As long as your expenses do not exceed your income, then you can allocate your funds wherever they need to go based on your financial goals.
However, if you need help determining how to allocate your spending, there are some recommended budget percentages that you can go by.
What is a 50/20/30 budget?
The 50/20/30 budgeting method is an easy rule of thumb way to allocate your spending.
This method suggests that you allocate 50% of your income to needs, 20% to savings, and 30% to wants.
So let’s go back to the $5,000 per month income example.
In this case, you would allocate your income in the following way:
$2,500 – Needs
$1,000 – Savings
$1,500 – Wants
I’m sure you’re wondering what constitutes a need or want and what you should be saving for.
Needs are things that you need to survive.
This would include your shelter, transportation, food, utilities, insurance, and health care costs. Debt repayment would also fall under this category, as it is a financial obligation.
As you might have already guessed, wants are those things that aren’t necessary to survive.
This includes personal care, entertainment, and discretionary spending.
Lastly, the saving referred to in this method includes retirement savings and your emergency fund. It can also go toward your long/short term savings goals or travel fund.
Contrary to the zero-based budgeting method, the 50/20/30 budgeting method gives guidance on what you should spend, although it certainly does not mean that you have to spend that exact amount.

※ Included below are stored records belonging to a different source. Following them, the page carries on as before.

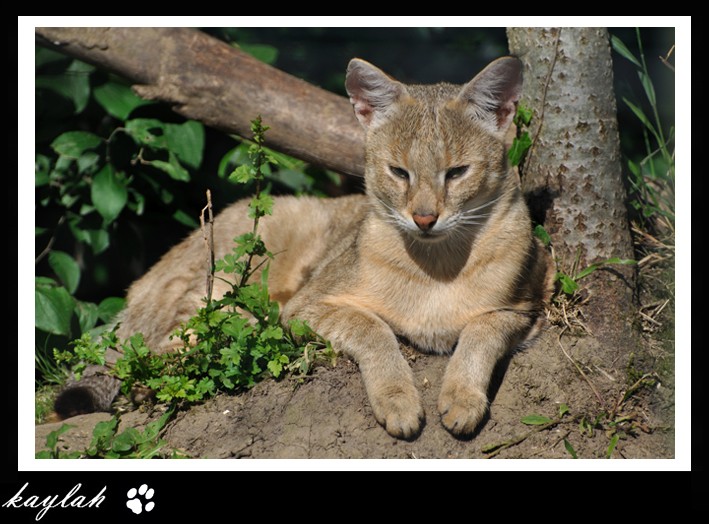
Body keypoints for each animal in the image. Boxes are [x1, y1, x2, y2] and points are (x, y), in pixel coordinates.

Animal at [55, 56, 552, 438]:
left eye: (457, 172)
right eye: (399, 172)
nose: (424, 218)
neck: (438, 265)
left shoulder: (526, 311)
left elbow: (480, 332)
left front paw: (462, 395)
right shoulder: (307, 307)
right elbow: (374, 330)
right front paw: (398, 399)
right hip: (218, 290)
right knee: (157, 360)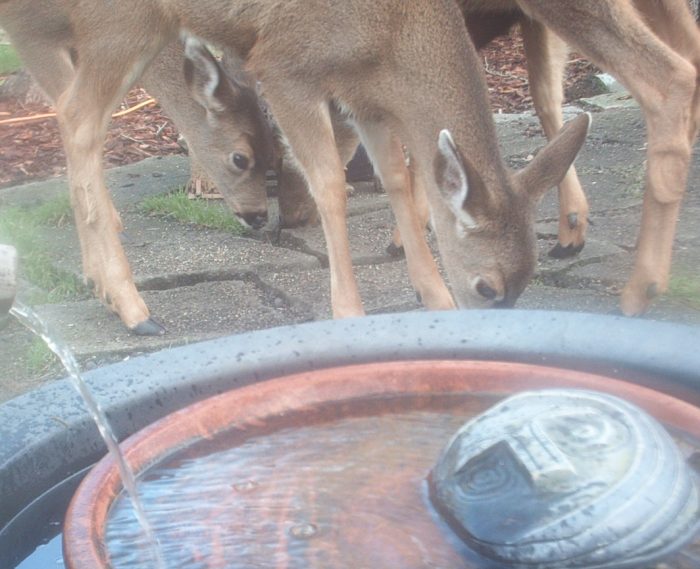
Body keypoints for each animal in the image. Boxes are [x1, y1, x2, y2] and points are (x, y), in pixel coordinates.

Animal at [0, 0, 589, 333]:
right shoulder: (287, 66)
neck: (390, 36)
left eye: (525, 283)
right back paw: (131, 305)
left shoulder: (365, 94)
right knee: (77, 115)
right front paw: (348, 313)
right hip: (116, 20)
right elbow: (329, 183)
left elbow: (398, 178)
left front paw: (434, 298)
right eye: (487, 287)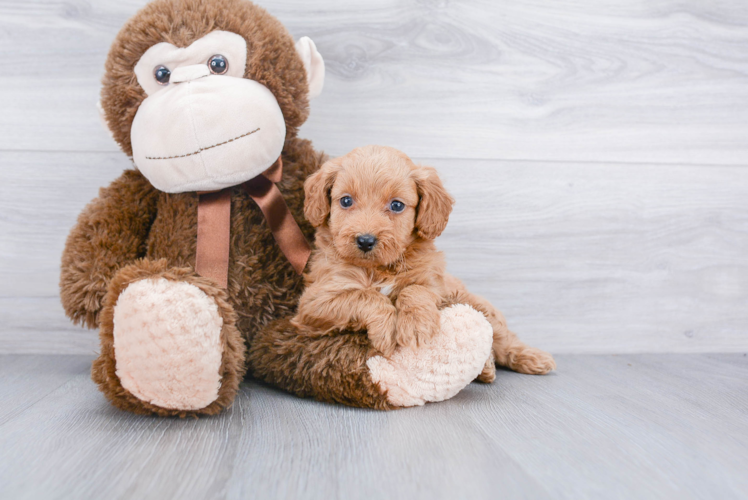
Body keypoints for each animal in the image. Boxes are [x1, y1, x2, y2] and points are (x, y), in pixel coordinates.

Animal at [292, 145, 556, 378]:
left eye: (396, 205)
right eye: (346, 201)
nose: (365, 241)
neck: (380, 269)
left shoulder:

Dave Ramsey Household Budget Percentages
Dave Ramsey’s budget percentages are also widely used when creating a family budget.
Below is his rule of thumb for how to allocate your funds across your expenses.
- Giving – 10%
- Saving – 10%
- Food – 10-15%
- Utilities – 5-15%
- Housing – 25%
- Transportation – 10%
- Health – 5-10%
- Insurance – 10-25%
- Recreation – 5-10%
- Personal Spending – 5-10%
- Miscellaneous – 5-10%
4. Create your budget
Now you can get into actually creating your family budget.

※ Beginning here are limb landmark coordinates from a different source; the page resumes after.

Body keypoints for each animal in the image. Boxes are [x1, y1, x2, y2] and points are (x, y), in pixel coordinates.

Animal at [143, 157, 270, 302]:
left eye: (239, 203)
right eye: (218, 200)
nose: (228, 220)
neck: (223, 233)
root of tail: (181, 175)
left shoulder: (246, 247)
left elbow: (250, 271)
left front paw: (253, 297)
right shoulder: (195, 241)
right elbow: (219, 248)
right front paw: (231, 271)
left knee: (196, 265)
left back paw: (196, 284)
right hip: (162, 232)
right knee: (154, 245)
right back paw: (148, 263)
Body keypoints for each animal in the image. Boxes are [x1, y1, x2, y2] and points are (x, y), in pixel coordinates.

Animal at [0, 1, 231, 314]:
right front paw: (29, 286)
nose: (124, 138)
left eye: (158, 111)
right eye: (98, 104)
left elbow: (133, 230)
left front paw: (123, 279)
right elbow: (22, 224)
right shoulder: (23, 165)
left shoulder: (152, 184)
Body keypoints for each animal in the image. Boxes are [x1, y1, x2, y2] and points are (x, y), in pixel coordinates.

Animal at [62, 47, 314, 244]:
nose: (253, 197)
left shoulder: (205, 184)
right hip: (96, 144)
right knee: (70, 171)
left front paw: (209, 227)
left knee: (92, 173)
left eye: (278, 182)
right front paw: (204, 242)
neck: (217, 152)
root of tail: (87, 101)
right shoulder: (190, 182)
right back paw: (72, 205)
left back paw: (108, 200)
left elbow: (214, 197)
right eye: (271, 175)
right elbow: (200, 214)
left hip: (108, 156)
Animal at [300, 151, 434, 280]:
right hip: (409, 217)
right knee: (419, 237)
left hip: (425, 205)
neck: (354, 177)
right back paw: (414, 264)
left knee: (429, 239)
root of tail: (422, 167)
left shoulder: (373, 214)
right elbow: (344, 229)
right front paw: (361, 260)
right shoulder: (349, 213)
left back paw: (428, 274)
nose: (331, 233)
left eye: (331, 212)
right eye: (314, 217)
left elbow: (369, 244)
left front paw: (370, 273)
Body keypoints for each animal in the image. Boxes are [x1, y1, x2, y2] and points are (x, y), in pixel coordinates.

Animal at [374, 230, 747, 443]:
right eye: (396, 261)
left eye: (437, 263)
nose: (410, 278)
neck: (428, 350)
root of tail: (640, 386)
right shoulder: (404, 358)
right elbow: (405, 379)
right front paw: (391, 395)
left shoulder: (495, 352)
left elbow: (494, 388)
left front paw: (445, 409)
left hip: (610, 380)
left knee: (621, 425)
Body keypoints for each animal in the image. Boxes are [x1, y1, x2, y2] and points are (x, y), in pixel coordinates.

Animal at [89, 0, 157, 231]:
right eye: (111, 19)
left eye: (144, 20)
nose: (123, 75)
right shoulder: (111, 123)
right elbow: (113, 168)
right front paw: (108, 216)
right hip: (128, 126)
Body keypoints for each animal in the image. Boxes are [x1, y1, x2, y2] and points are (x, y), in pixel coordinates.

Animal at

Regardless of which method you choose, the process for creating your budget is still the same.
- List your income
- List your expected expenses for the month or pay period
- Compare your income to your expenses (ie. Do you have enough money to cover them?)

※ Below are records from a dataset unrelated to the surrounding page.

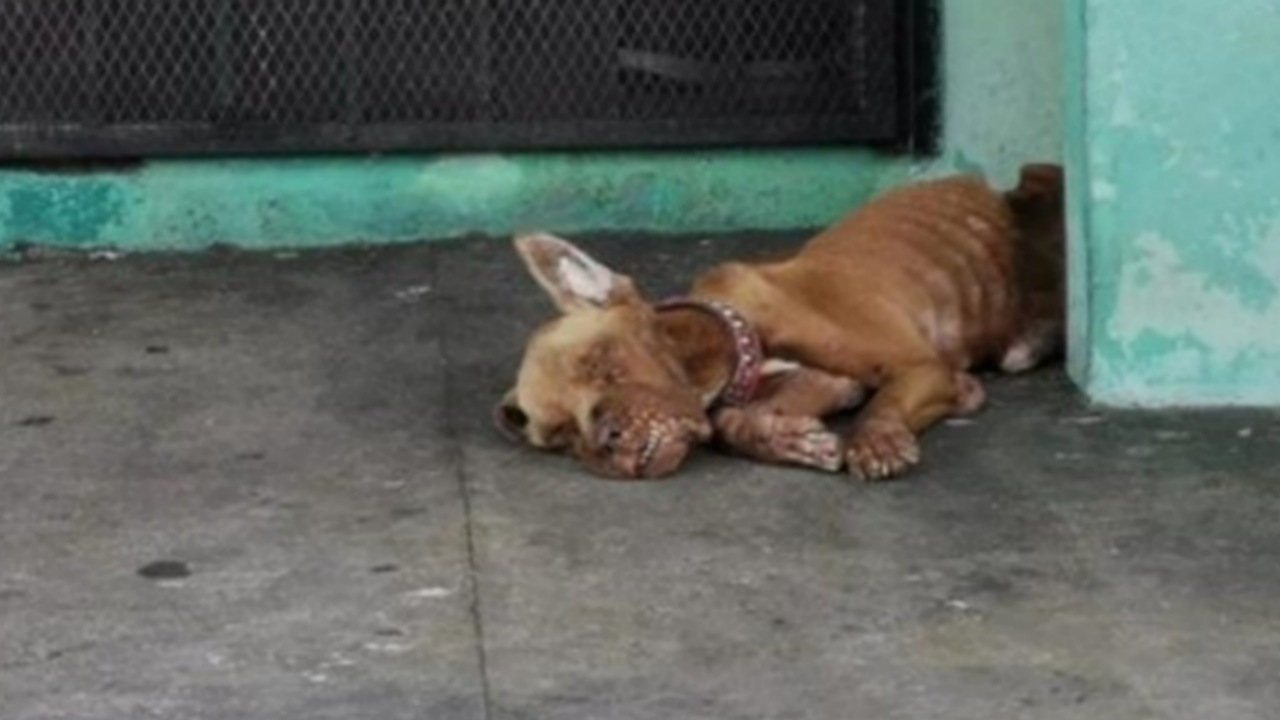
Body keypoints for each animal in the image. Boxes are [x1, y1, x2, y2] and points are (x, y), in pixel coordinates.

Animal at [494, 162, 1064, 476]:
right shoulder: (823, 384)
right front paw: (786, 440)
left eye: (605, 362)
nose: (605, 443)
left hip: (1037, 183)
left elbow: (885, 403)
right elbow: (730, 425)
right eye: (561, 435)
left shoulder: (920, 368)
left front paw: (877, 440)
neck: (735, 338)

- Make adjustments to your planned spending
- Track your spending in real time
Template for Family Budget
How you choose to budget it completely up to you and what works for your family.
You can create a budget in a spreadsheet or you can use a budget printable. Either way, you should have a simple way to budget so that it doesn’t become overwhelming or seem like a chore.
You can grab your free copy of my budget printable below to get started!
How to stick to your family
Ultimately, managing a family budget comes down to one thing: communication.
It’s communication with your spouse about your financial goals, spending, and deviations from the plan.
To facilitate that discussion, I recommend having a family budget meeting to review the spending plan for the month. It is also the time to discuss if additional funds are needed for special occasions and events.
Your family budget meeting should include:
- How well you did to last month’s (or pay period’s) spending plan
- Expenses that you need to account for in the coming pay period or month
- How you are trending toward your financial goals (ex. Paying off debt, saving for a vacation, etc.)
Your budget meeting is a great opportunity to include your children in the discussion about money and to teach them about budgeting.
In addition to having a budget meeting, you’ll need some sort of medium to share and update the budget with your spouse.
My husband and I prefer using a spreadsheet that we can both access. However, there are apps that you can use to help with budgeting as well.
Final Thoughts on Making a Family Budget
Having a budget is paramount to your financial success. You should always have a plan for your money and the way to do that is through budgeting.
Don’t be intimidated by it.
Creating a family budget really isn’t as hard as you think.
Find a budgeting method that works for your family, stick to it, and you’ll find financial success!